- [Activity]: Taking the line containing "5. Directly supervises" as the first and the last line of the entries as the end, reproduce every line between them exactly, including both.

- [Records from a data collection]:
BEGIN

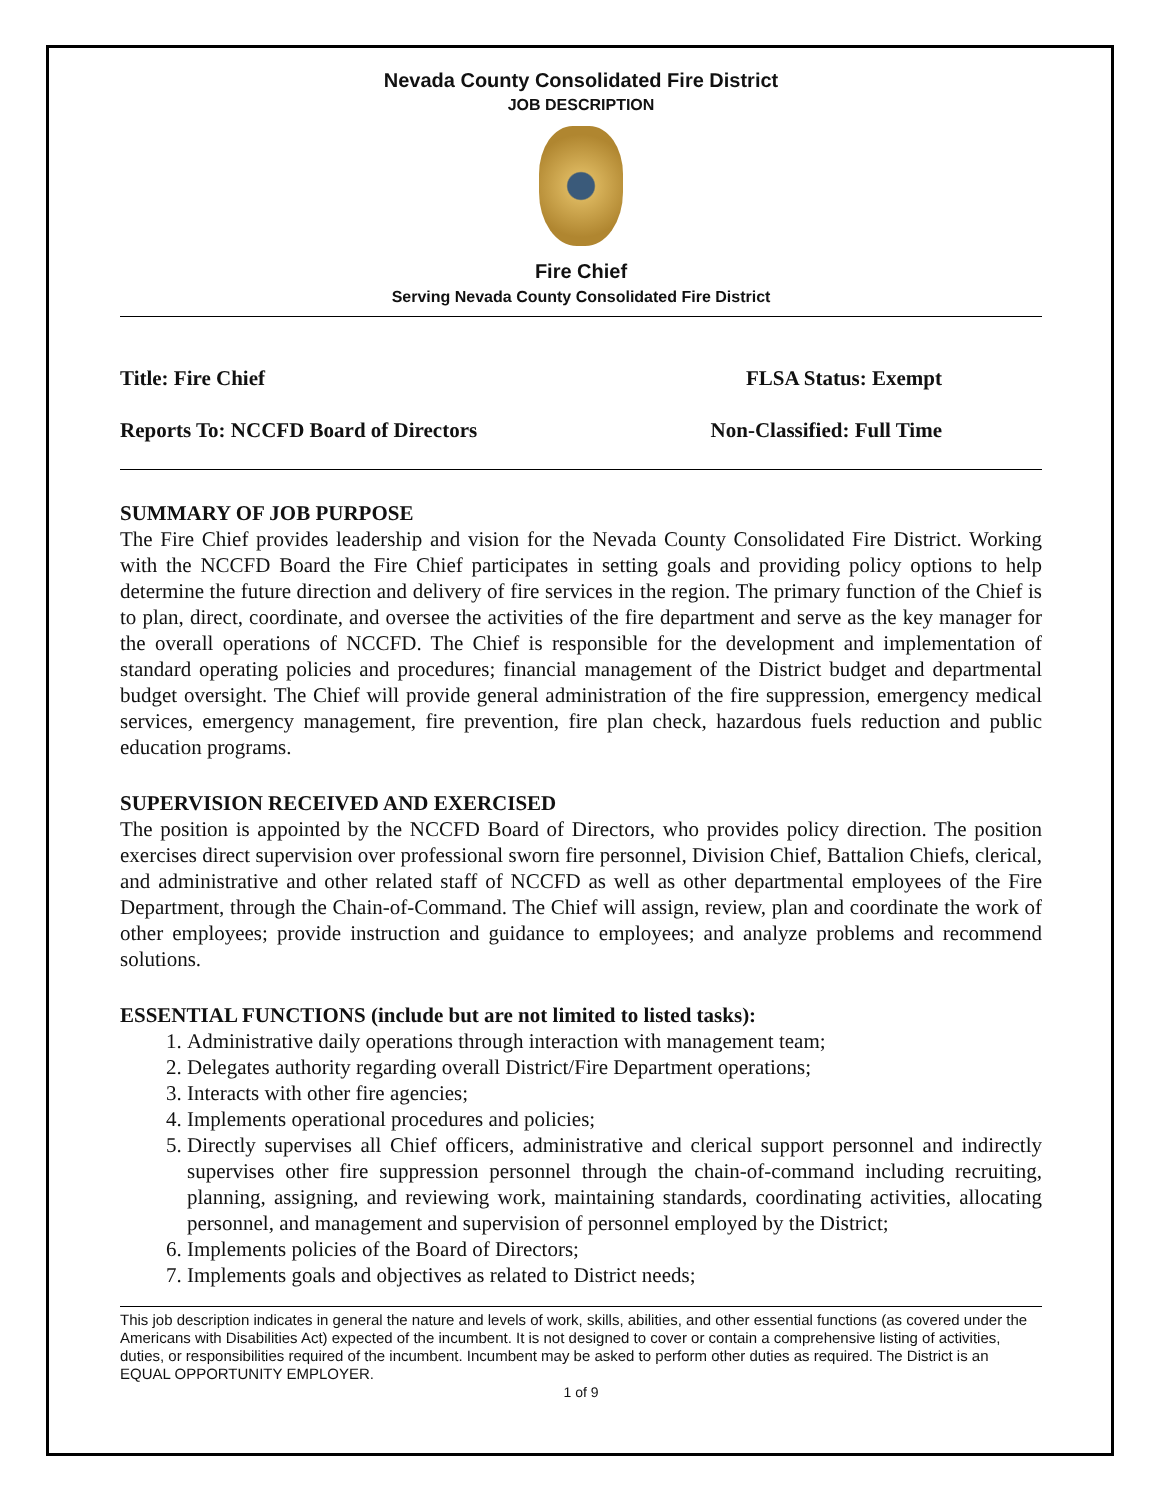Nevada County Consolidated Fire District
JOB DESCRIPTION
Fire Chief
Serving Nevada County Consolidated Fire District
Title: Fire Chief FLSA Status: Exempt
Reports To: NCCFD Board of Directors Non-Classified: Full Time
SUMMARY OF JOB PURPOSE
The Fire Chief provides leadership and vision for the Nevada County Consolidated Fire District. Working with the NCCFD Board the Fire Chief participates in setting goals and providing policy options to help determine the future direction and delivery of fire services in the region. The primary function of the Chief is to plan, direct, coordinate, and oversee the activities of the fire department and serve as the key manager for the overall operations of NCCFD. The Chief is responsible for the development and implementation of standard operating policies and procedures; financial management of the District budget and departmental budget oversight. The Chief will provide general administration of the fire suppression, emergency medical services, emergency management, fire prevention, fire plan check, hazardous fuels reduction and public education programs.
SUPERVISION RECEIVED AND EXERCISED
The position is appointed by the NCCFD Board of Directors, who provides policy direction. The position exercises direct supervision over professional sworn fire personnel, Division Chief, Battalion Chiefs, clerical, and administrative and other related staff of NCCFD as well as other departmental employees of the Fire Department, through the Chain-of-Command. The Chief will assign, review, plan and coordinate the work of other employees; provide instruction and guidance to employees; and analyze problems and recommend solutions.
ESSENTIAL FUNCTIONS (include but are not limited to listed tasks):
1. Administrative daily operations through interaction with management team;
2. Delegates authority regarding overall District/Fire Department operations;
3. Interacts with other fire agencies;
4. Implements operational procedures and policies;
5. Directly supervises all Chief officers, administrative and clerical support personnel and indirectly supervises other fire suppression personnel through the chain-of-command including recruiting, planning, assigning, and reviewing work, maintaining standards, coordinating activities, allocating personnel, and management and supervision of personnel employed by the District;
6. Implements policies of the Board of Directors;
7. Implements goals and objectives as related to District needs;
This job description indicates in general the nature and levels of work, skills, abilities, and other essential functions (as covered under the Americans with Disabilities Act) expected of the incumbent. It is not designed to cover or contain a comprehensive listing of activities, duties, or responsibilities required of the incumbent. Incumbent may be asked to perform other duties as required. The District is an EQUAL OPPORTUNITY EMPLOYER.
1 of 9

END

- [Exercise answer]:
5. Directly supervises all Chief officers, administrative and clerical support personnel and indirectly supervises other fire suppression personnel through the chain-of-command including recruiting, planning, assigning, and reviewing work, maintaining standards, coordinating activities, allocating personnel, and management and supervision of personnel employed by the District;
6. Implements policies of the Board of Directors;
7. Implements goals and objectives as related to District needs;
This job description indicates in general the nature and levels of work, skills, abilities, and other essential functions (as covered under the Americans with Disabilities Act) expected of the incumbent. It is not designed to cover or contain a comprehensive listing of activities, duties, or responsibilities required of the incumbent. Incumbent may be asked to perform other duties as required. The District is an EQUAL OPPORTUNITY EMPLOYER.
1 of 9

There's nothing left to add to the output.